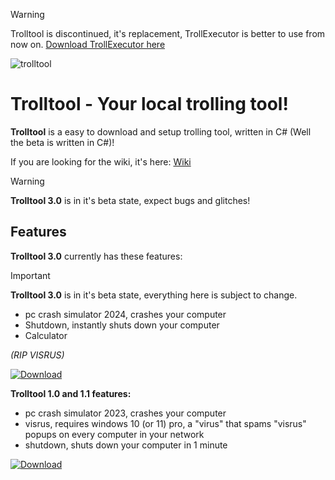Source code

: > [!Warning]
> Trolltool is discontinued, it's replacement, TrollExecutor is better to use from now on. [Download TrollExecutor here](https://github.com/Unmust/TrollExecutor)
>
![trolltool](https://github.com/Frr0nt/Trolltool/assets/116831251/ab974a2f-7d14-41c0-9f24-95d30d864364)

# Trolltool - Your local trolling tool!

**Trolltool** is a easy to download and setup trolling tool, written in C# (Well the beta is written in C#)!

If you are looking for the wiki, it's here: [Wiki](https://github.com/Frr0nt/Trolltool/wiki)

> [!Warning]
> **Trolltool 3.0** is in it's beta state, expect bugs and glitches!
>

## Features
**Trolltool 3.0** currently has these features:
> [!Important]
> **Trolltool 3.0** is in it's beta state, everything here is subject to change.
>

- pc crash simulator 2024, crashes your computer
- Shutdown, instantly shuts down your computer
- Calculator

*(RIP VISRUS)*

[![Download](https://img.shields.io/badge/Download-blue.svg)](https://github.com/Frr0nt/Trolltool/releases/tag/V3.0-Pre-Revision_A)

**Trolltool 1.0 and 1.1 features:**
- pc crash simulator 2023, crashes your computer
- visrus, requires windows 10 (or 11) pro, a "virus" that spams "visrus" popups on every computer in your network
- shutdown, shuts down your computer in 1 minute

[![Download](https://img.shields.io/badge/Download-blue.svg)](https://github.com/Frr0nt/Trolltool/releases/tag/1.1)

• Work order: Could you please repeat the entries above exactly, with every picture left out?

• Completed exercise:
Source code

: > [!Warning]
> Trolltool is discontinued, it's replacement, TrollExecutor is better to use from now on. [Download TrollExecutor here](https://github.com/Unmust/TrollExecutor)
>
![trolltool](https://github.com/Frr0nt/Trolltool/assets/116831251/ab974a2f-7d14-41c0-9f24-95d30d864364)

# Trolltool - Your local trolling tool!

**Trolltool** is a easy to download and setup trolling tool, written in C# (Well the beta is written in C#)!

If you are looking for the wiki, it's here: [Wiki](https://github.com/Frr0nt/Trolltool/wiki)

> [!Warning]
> **Trolltool 3.0** is in it's beta state, expect bugs and glitches!
>

## Features
**Trolltool 3.0** currently has these features:
> [!Important]
> **Trolltool 3.0** is in it's beta state, everything here is subject to change.
>

- pc crash simulator 2024, crashes your computer
- Shutdown, instantly shuts down your computer
- Calculator

*(RIP VISRUS)*

[![Download](https://img.shields.io/badge/Download-blue.svg)](https://github.com/Frr0nt/Trolltool/releases/tag/V3.0-Pre-Revision_A)

**Trolltool 1.0 and 1.1 features:**
- pc crash simulator 2023, crashes your computer
- visrus, requires windows 10 (or 11) pro, a "virus" that spams "visrus" popups on every computer in your network
- shutdown, shuts down your computer in 1 minute

[![Download](https://img.shields.io/badge/Download-blue.svg)](https://github.com/Frr0nt/Trolltool/releases/tag/1.1)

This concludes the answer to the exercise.